◆ **Dataset records**

* * * * * * *

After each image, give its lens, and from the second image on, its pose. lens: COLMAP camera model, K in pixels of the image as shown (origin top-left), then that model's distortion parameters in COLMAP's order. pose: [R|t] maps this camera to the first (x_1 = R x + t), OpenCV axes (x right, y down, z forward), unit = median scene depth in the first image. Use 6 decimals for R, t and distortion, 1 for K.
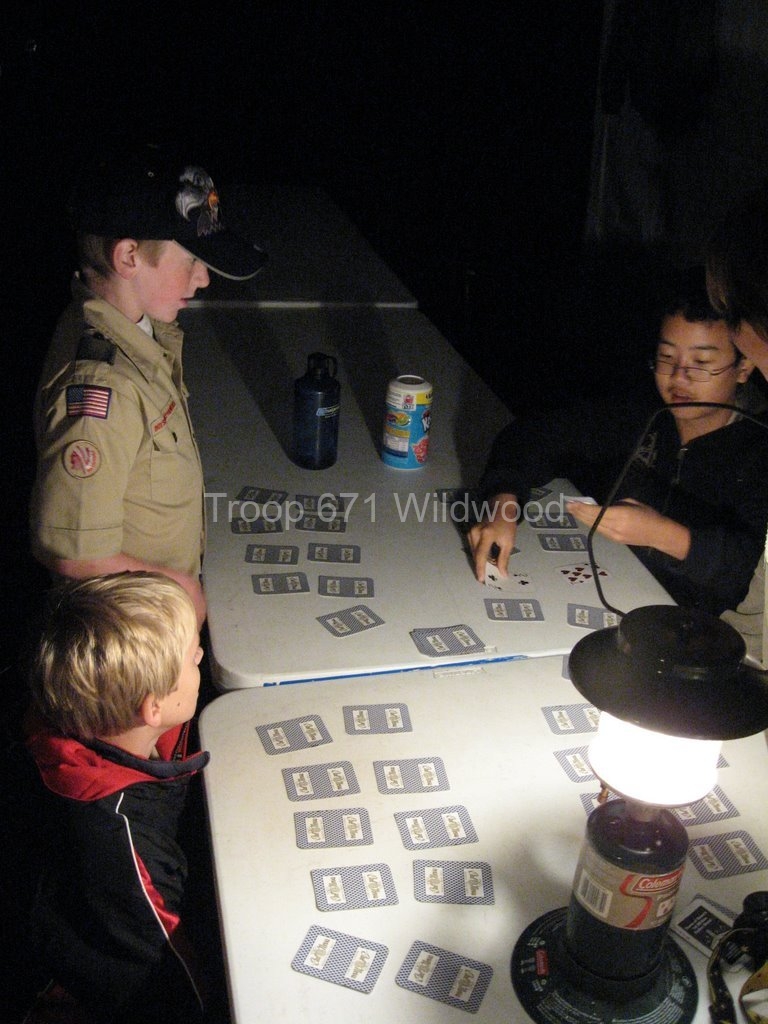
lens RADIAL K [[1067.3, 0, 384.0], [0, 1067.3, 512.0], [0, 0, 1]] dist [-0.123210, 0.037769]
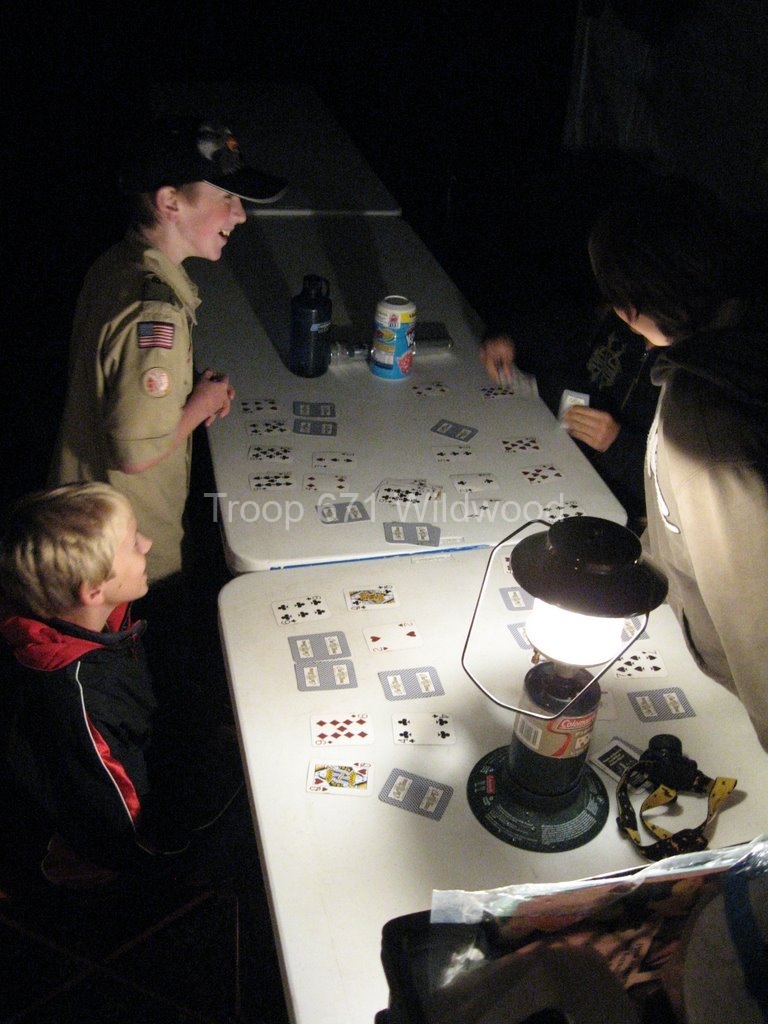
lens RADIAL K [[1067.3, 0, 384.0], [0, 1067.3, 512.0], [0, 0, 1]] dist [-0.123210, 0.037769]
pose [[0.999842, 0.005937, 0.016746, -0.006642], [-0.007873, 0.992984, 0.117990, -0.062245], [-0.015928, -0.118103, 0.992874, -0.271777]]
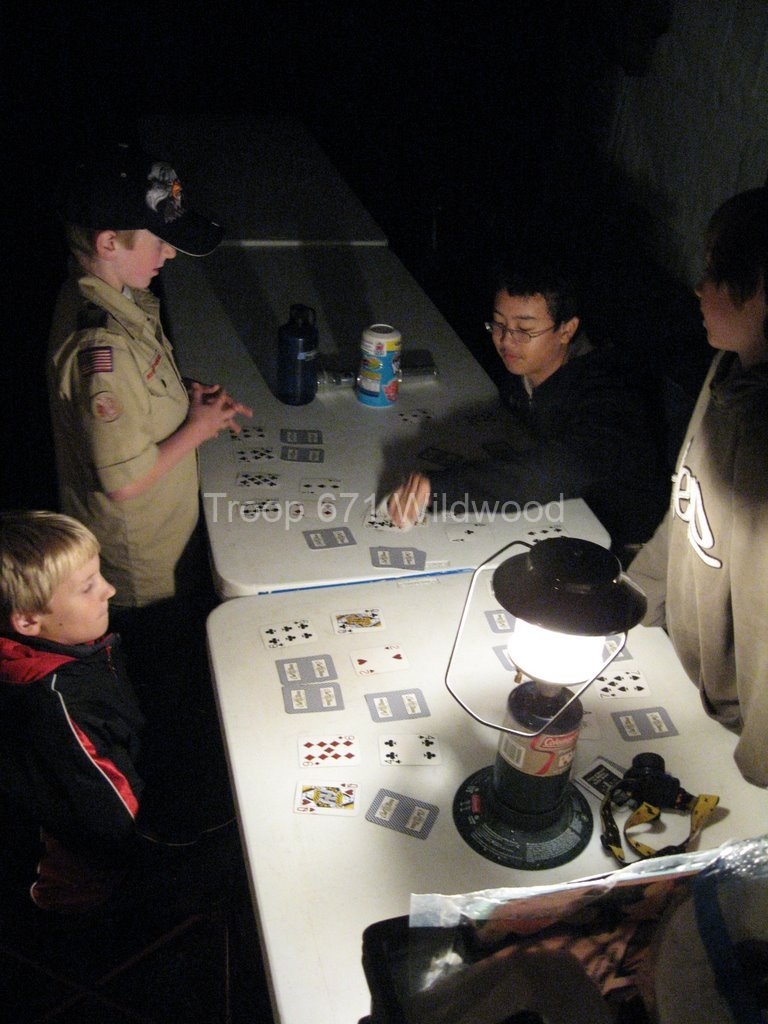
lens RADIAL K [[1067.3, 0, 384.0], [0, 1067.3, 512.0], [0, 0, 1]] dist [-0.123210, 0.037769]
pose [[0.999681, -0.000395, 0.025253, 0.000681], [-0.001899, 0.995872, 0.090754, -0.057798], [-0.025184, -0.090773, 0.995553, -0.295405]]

* * * * * * *

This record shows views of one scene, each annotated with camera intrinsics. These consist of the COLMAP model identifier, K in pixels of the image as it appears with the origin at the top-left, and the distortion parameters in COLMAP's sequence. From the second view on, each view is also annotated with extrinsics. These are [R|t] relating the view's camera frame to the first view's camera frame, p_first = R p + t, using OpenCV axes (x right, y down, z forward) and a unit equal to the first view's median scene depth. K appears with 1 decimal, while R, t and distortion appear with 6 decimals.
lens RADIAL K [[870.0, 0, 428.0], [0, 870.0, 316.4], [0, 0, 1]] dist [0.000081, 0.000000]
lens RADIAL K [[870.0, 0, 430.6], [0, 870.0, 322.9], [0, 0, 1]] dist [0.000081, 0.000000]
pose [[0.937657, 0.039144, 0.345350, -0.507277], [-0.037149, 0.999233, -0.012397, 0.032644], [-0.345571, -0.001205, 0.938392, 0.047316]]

* * * * * * *

◆ **Work required**
Output the lines between the line holding "After each image, give" and the line holding "-0.118103, 0.992874, -0.271777]]", inclusive, reproducing each one without change. Leave the pictures out of your answer.

◆ **Response to the exercise**
After each image, give its lens, and from the second image on, its pose. lens: COLMAP camera model, K in pixels of the image as shown (origin top-left), then that model's distortion parameters in COLMAP's order. pose: [R|t] maps this camera to the first (x_1 = R x + t), OpenCV axes (x right, y down, z forward), unit = median scene depth in the first image. Use 6 decimals for R, t and distortion, 1 for K.
lens RADIAL K [[1067.3, 0, 384.0], [0, 1067.3, 512.0], [0, 0, 1]] dist [-0.123210, 0.037769]
lens RADIAL K [[1067.3, 0, 384.0], [0, 1067.3, 512.0], [0, 0, 1]] dist [-0.123210, 0.037769]
pose [[0.999842, 0.005937, 0.016746, -0.006642], [-0.007873, 0.992984, 0.117990, -0.062245], [-0.015928, -0.118103, 0.992874, -0.271777]]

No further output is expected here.